Bloomberg reports that traders say “the dollar’s inability to sustain its gains and overcome technical resistances seem to be a sign that hard details over Trump’s fiscal expansion plans are needed before the greenback stages a fresh, sustainable rally that will erase its 2017 drop.”
This morning’s economic data has been unable to move the greenback so far. Housing starts fell 2.6% in the month of January, failing to meet flat expected reading. However, building permits rose, likely negating the negative implications of poor housing starts. The Philadelphia Fed survey registered at 43.3 v. an expected print of 18.0 in February. With no data slated for release tomorrow, the greenback may fall into tight ranges ahead of the long weekend. All U.S. markets will be closed on Monday, February 20th for President’s Day.

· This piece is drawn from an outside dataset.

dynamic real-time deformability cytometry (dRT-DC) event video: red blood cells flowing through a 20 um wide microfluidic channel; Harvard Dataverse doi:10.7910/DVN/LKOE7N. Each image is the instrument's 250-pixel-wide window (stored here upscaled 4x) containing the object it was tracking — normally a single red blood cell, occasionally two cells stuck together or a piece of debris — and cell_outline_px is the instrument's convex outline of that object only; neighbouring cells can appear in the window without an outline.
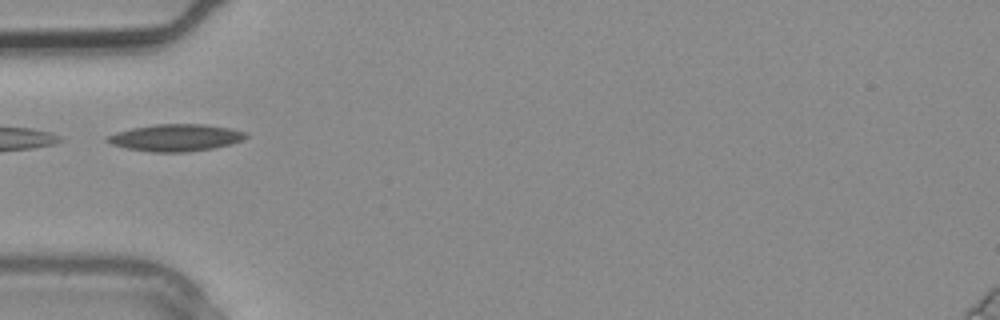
{"species": "common noctule bat (a hibernating species)", "species_latin": "Nyctalus noctula", "temperature_condition": "warm", "stored_images_in_passage": 3, "camera_frame_rate_fps": 3000, "um_per_image_px": 0.085, "animal": {"sex": "male", "body_mass_g": 20.4}, "frame": {"image": 1, "passage_image": 3, "time_ms": 0.667, "image_size_px": [1000, 320], "cell_outline_px": [[248, 136], [244, 140], [212, 148], [188, 152], [152, 152], [128, 148], [112, 144], [104, 140], [104, 136], [116, 132], [132, 128], [152, 124], [204, 124], [232, 128], [248, 132]], "centroid_in_image_um": [14.94, 11.69], "position_along_channel_um": 70.1, "area_um2": 21.96}}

The Japanese yen is up across the board on mild risk aversion after global stocks have rallied as of late. Euro Stoxx 50 is currently 0.33% lower and American stock futures point to a slightly lower open. Japan’s risk profile leaves it vulnerable to knee-jerk, haven driven gains in periods of risk aversion.
The Australian dollar was unable to take advantage of a widespread sell-off of the U.S. dollar. January’s employment data was mixed. The unemployment rate fell to 5.7%, better than the expected 5.8%. Employment, overall, rose by 13,500. But a closer look at the number showed that full-time jobs fell 44,800 so the increase in overall jobs was part-time jobs.